**WHAT THE EXERCISE ASKS:**
Copy the text read from each of the entries below, line for line, without changing anything, and leave the pictures out of your answer.
---------- RECORDS SUPPLIED
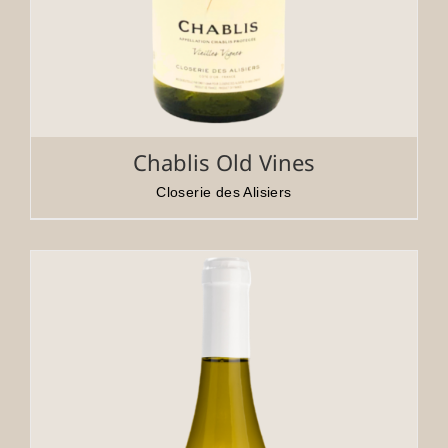
Chablis Old Vines
Closerie des Alisiers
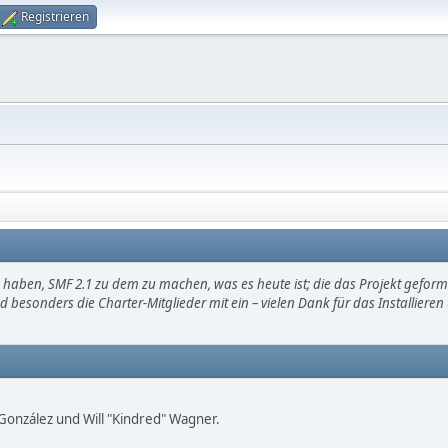
Registrieren
haben, SMF 2.1 zu dem zu machen, was es heute ist; die das Projekt gefor
d besonders die Charter-Mitglieder mit ein – vielen Dank für das Installier
i" González und Will "Kindred" Wagner.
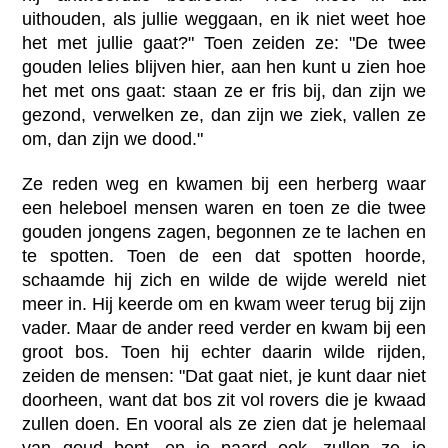
uithouden, als jullie weggaan, en ik niet weet hoe
het met jullie gaat?" Toen zeiden ze: "De twee
gouden lelies blijven hier, aan hen kunt u zien hoe
het met ons gaat: staan ze er fris bij, dan zijn we
gezond, verwelken ze, dan zijn we ziek, vallen ze
om, dan zijn we dood."
Ze reden weg en kwamen bij een herberg waar
een heleboel mensen waren en toen ze die twee
gouden jongens zagen, begonnen ze te lachen en
te spotten. Toen de een dat spotten hoorde,
schaamde hij zich en wilde de wijde wereld niet
meer in. Hij keerde om en kwam weer terug bij zijn
vader. Maar de ander reed verder en kwam bij een
groot bos. Toen hij echter daarin wilde rijden,
zeiden de mensen: "Dat gaat niet, je kunt daar niet
doorheen, want dat bos zit vol rovers die je kwaad
zullen doen. En vooral als ze zien dat je helemaal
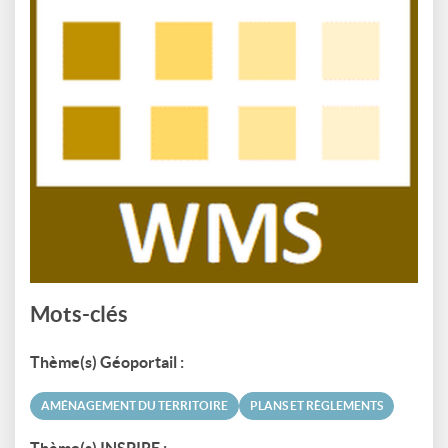
Mots-clés
Thème(s) Géoportail :
AMÉNAGEMENT DU TERRITOIRE
PLANS ET RÈGLEMENTS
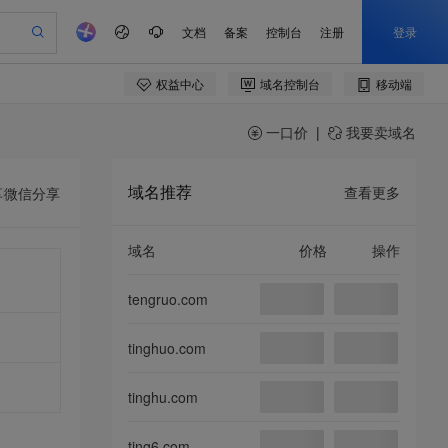
一口价
|
我要卖域名
域名推荐
查看更多
享
微信分享
域名
价格
操作
tengruo.com
tinghuo.com
tinghu.com
ting6.com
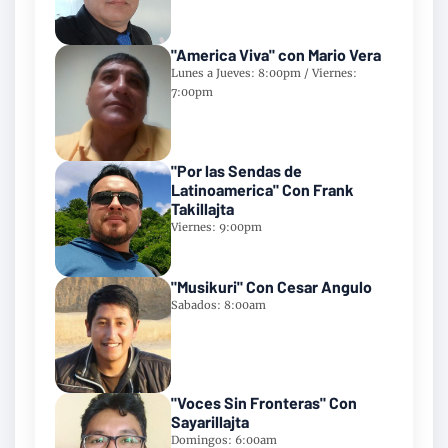
"America Viva" con Mario Vera
Lunes a Jueves: 8:00pm / Viernes:
7:00pm
"Por las Sendas de
Latinoamerica" Con Frank
Takillajta
Viernes: 9:00pm
"Musikuri" Con Cesar Angulo
Sabados: 8:00am
"Voces Sin Fronteras" Con
Sayarillajta
Domingos: 6:00am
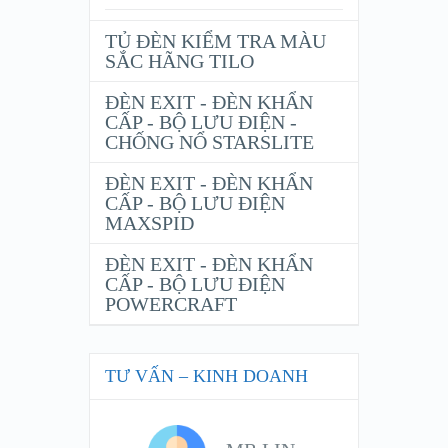
TỦ ĐÈN KIỂM TRA MÀU
SẮC HÃNG TILO
ĐÈN EXIT - ĐÈN KHẨN
CẤP - BỘ LƯU ĐIỆN -
CHỐNG NỔ STARSLITE
ĐÈN EXIT - ĐÈN KHẨN
CẤP - BỘ LƯU ĐIỆN
MAXSPID
ĐÈN EXIT - ĐÈN KHẨN
CẤP - BỘ LƯU ĐIỆN
POWERCRAFT
TƯ VẤN – KINH DOANH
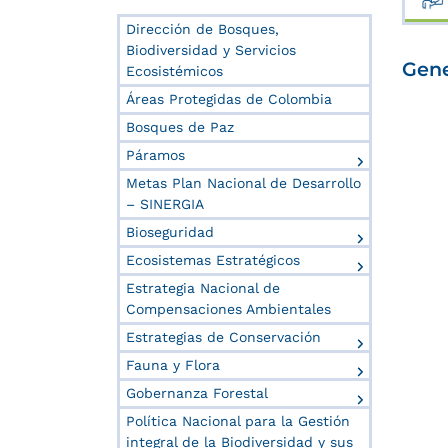
Dirección de Bosques,
Biodiversidad y Servicios
Gene
Ecosistémicos
Áreas Protegidas de Colombia
Bosques de Paz
Páramos
Metas Plan Nacional de Desarrollo
– SINERGIA
Bioseguridad
Ecosistemas Estratégicos
Estrategia Nacional de
Compensaciones Ambientales
Estrategias de Conservación
Fauna y Flora
Gobernanza Forestal
Política Nacional para la Gestión
integral de la Biodiversidad y sus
--------------------
**SOLVED EXERCISE:**
Chablis Old Vines
Closerie des Alisiers
Registrieren
haben, SMF 2.1 zu dem zu machen, was es heute ist; die das Projekt gefor
d besonders die Charter-Mitglieder mit ein – vielen Dank für das Installier
i" González und Will "Kindred" Wagner.
uithouden, als jullie weggaan, en ik niet weet hoe
het met jullie gaat?" Toen zeiden ze: "De twee
gouden lelies blijven hier, aan hen kunt u zien hoe
het met ons gaat: staan ze er fris bij, dan zijn we
gezond, verwelken ze, dan zijn we ziek, vallen ze
om, dan zijn we dood."
Ze reden weg en kwamen bij een herberg waar
een heleboel mensen waren en toen ze die twee
gouden jongens zagen, begonnen ze te lachen en
te spotten. Toen de een dat spotten hoorde,
schaamde hij zich en wilde de wijde wereld niet
meer in. Hij keerde om en kwam weer terug bij zijn
vader. Maar de ander reed verder en kwam bij een
groot bos. Toen hij echter daarin wilde rijden,
zeiden de mensen: "Dat gaat niet, je kunt daar niet
doorheen, want dat bos zit vol rovers die je kwaad
zullen doen. En vooral als ze zien dat je helemaal
Mots-clés
Thème(s) Géoportail :
AMÉNAGEMENT DU TERRITOIRE
PLANS ET RÈGLEMENTS
一口价
|
我要卖域名
域名推荐
查看更多
享
微信分享
域名
价格
操作
tengruo.com
tinghuo.com
tinghu.com
ting6.com
"America Viva" con Mario Vera
Lunes a Jueves: 8:00pm / Viernes:
7:00pm
"Por las Sendas de
Latinoamerica" Con Frank
Takillajta
Viernes: 9:00pm
"Musikuri" Con Cesar Angulo
Sabados: 8:00am
"Voces Sin Fronteras" Con
Sayarillajta
Domingos: 6:00am
TỦ ĐÈN KIỂM TRA MÀU
SẮC HÃNG TILO
ĐÈN EXIT - ĐÈN KHẨN
CẤP - BỘ LƯU ĐIỆN -
CHỐNG NỔ STARSLITE
ĐÈN EXIT - ĐÈN KHẨN
CẤP - BỘ LƯU ĐIỆN
MAXSPID
ĐÈN EXIT - ĐÈN KHẨN
CẤP - BỘ LƯU ĐIỆN
POWERCRAFT
TƯ VẤN – KINH DOANH
Dirección de Bosques,
Biodiversidad y Servicios
Gene
Ecosistémicos
Áreas Protegidas de Colombia
Bosques de Paz
Páramos
Metas Plan Nacional de Desarrollo
– SINERGIA
Bioseguridad
Ecosistemas Estratégicos
Estrategia Nacional de
Compensaciones Ambientales
Estrategias de Conservación
Fauna y Flora
Gobernanza Forestal
Política Nacional para la Gestión
integral de la Biodiversidad y sus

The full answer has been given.